US Real-World Effectiveness, Tolerability, and Healthcare Resource Utilization After Addition of Fremanezumab for Preventive Treatment in Patients Using Gepants for Acute Treatment of Migraine: Results From a Retrospective Chart Review.

Introduction: Fremanezumab, a monoclonal antibody (mAb) targeting the calcitonin gene-related peptide (CGRP) pathway, and gepants, small molecule CGRP receptor antagonists, are both approved for the treatment of migraine or its symptoms. This study assessed effectiveness, tolerability, and migraine-related healthcare resource utilization (HCRU) after the addition of fremanezumab for preventive migraine treatment in patients using gepants for acute treatment.

Methods: Data were extracted during a retrospective chart review from electronic medical records from the Dent Neurologic Institute. Eligible patients were ≥ 18 years old, using gepants (rimegepant or ubrogepant), who initiated fremanezumab between January 1, 2020, and May 1, 2021 (index date: date of fremanezumab initiation) and continued concomitant use of gepants and fremanezumab for ≥ 1 month (post-index; between 7-9 months of follow-up). Outcomes included monthly migraine days (MMD), adverse events (AEs), reasons for discontinuation, and migraine-related HCRU.

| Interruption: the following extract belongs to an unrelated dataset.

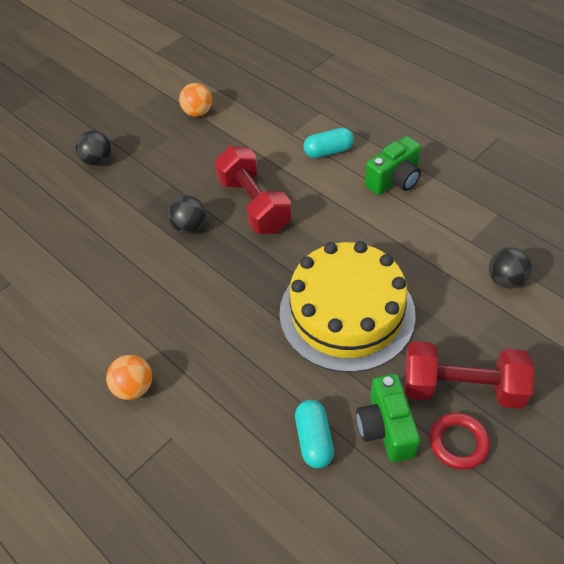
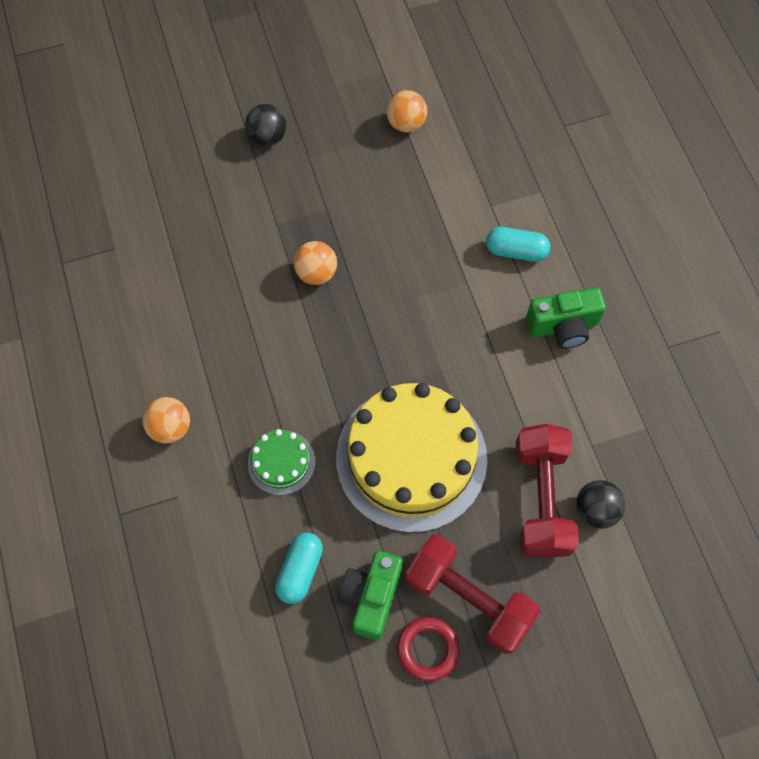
camera: 25 degrees right, 15 degrees up
black ball [168,196,206,234] -> orange ball [294,241,337,285]
red dumbbell [214,146,292,234] -> red dumbbell moved to [516,424,579,558]
none -> green cake [248,429,315,495]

Results: A total of 55 patients [female, 93%; mean (SD) age, 43.5 (13.5) years] met the inclusion criteria. All patients were diagnosed with chronic migraine. Patients had an average (SD) MMD of 15.8 (7.4) at the index date. Average (SE) change in MMD from index date to post-index was - 6.5 (1.0) days (p < 0.0001). Five patients (9.1%) experienced AEs post-index; no serious AEs (SAEs) were reported. The number of migraine-related medications used decreased from the index date to post-index by a mean of 0.6 for preventive medications (p = 0.070), and 0.8 for acute medications (p = 0.050). The number of outpatient office-based visits also decreased [mean (SD): 6 months pre-index, 5.8 (4.4) vs. 6 months post-index, 4.1 (4.0); p < 0.0001].

Conclusion: The addition of fremanezumab preventively to gepants for acute migraine treatment was effective, resulted in fewer outpatient office visits, and yielded no SAEs or AEs that were novel to these migraine medication classes.